What is love?
Apparently that is one of the most searched questions on Google. I know I have asked it myself.
Love is an emotion I am not sure I feel or receive.
Odd, isn’t it. I am married to my best friend. I have three kids. I know I probably do love them, but identifying that emotion is beyond me.
I know when I am cold. I know when I am hot. Happy. Sad. Hungry. In pain.
But I struggle to identify love.
Yes, I say I love things. Chocolate. Coffee. This book. That movie.
I don’t tell people I love them. Even when alone in the middle of the night, sitting with my dying mother, I found it hard to utter those three words. Eventually I did. Maybe she had been waiting for them all her life too, she died two hours later.
No-one told me they loved me when I was growing up. It was not the done thing.
I have lived most of my life struggling to even like myself, let alone love me. I took it as read that perhaps I was not very loveable. Even Andrew doesn’t really declare his emotions for me. The language of love in our family is a strong dialect of sarcasm. My kids are incredibly fluent. Though Robbie checks in with a touch on the shoulder as he passes. Jonny steals my glasses as he goes by. Juliet talks to me these days – high praise indeed. Andrew says, if he doesn’t add “you stupid bitch” to the end of his sentence, that is good enough.

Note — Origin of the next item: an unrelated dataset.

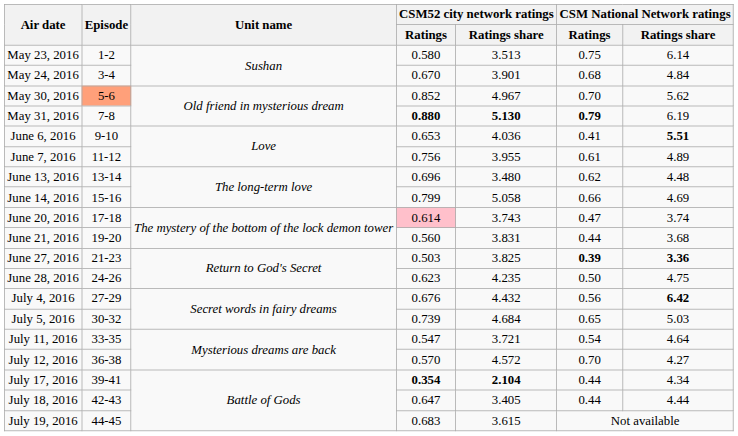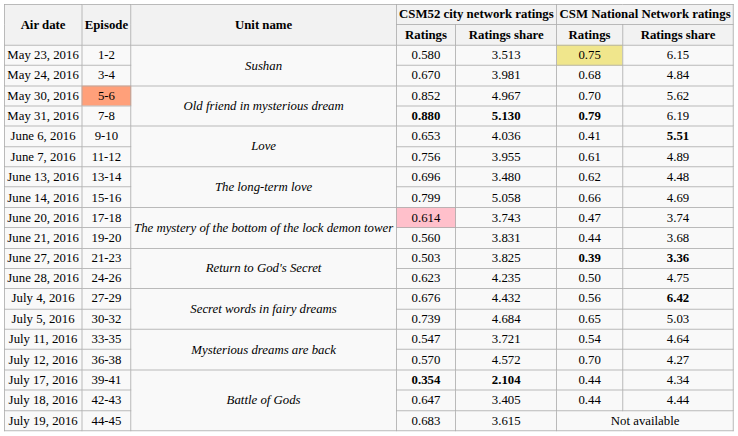May 23, 2016 | CSM National Network ratings / Ratings: no background -> khaki background
May 23, 2016 | CSM National Network ratings / Ratings share: 6.14 -> 6.15
May 24, 2016 | CSM52 city network ratings / Ratings share: 3.901 -> 3.981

But last night I felt something which I assume was love. For a person. Luckily it was my husband. He has been particularly supportive as I wrestle with a problem. I looked at his face. And this huge wave of warmth and emotion swept through my body.
Wow. I love my husband!!
Did I say it? Nope. Too chicken.
Maybe when he wakes up. Though the emotion I feel towards his snoring is definitely not love!

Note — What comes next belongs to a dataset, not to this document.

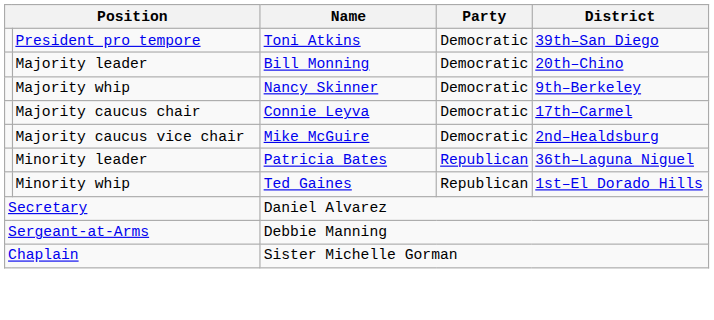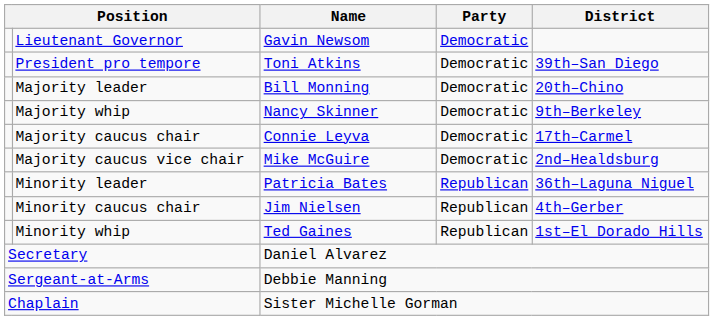+ row: Lieutenant Governor | Gavin Newsom | Democratic
+ row: Minority caucus chair | Jim Nielsen | Republican | 4th–Gerber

PS: Some of you might poo-poo the sentiments expressed above. Please remember this is what I feel, not what you perceive me to be or feel. My journey of healing through counselling has reinforced the importance of owning my feelings and emotions. No one has the right to judge me on those.
I know I have warped views on some things – love, sex, body image. I am working on them in my own time.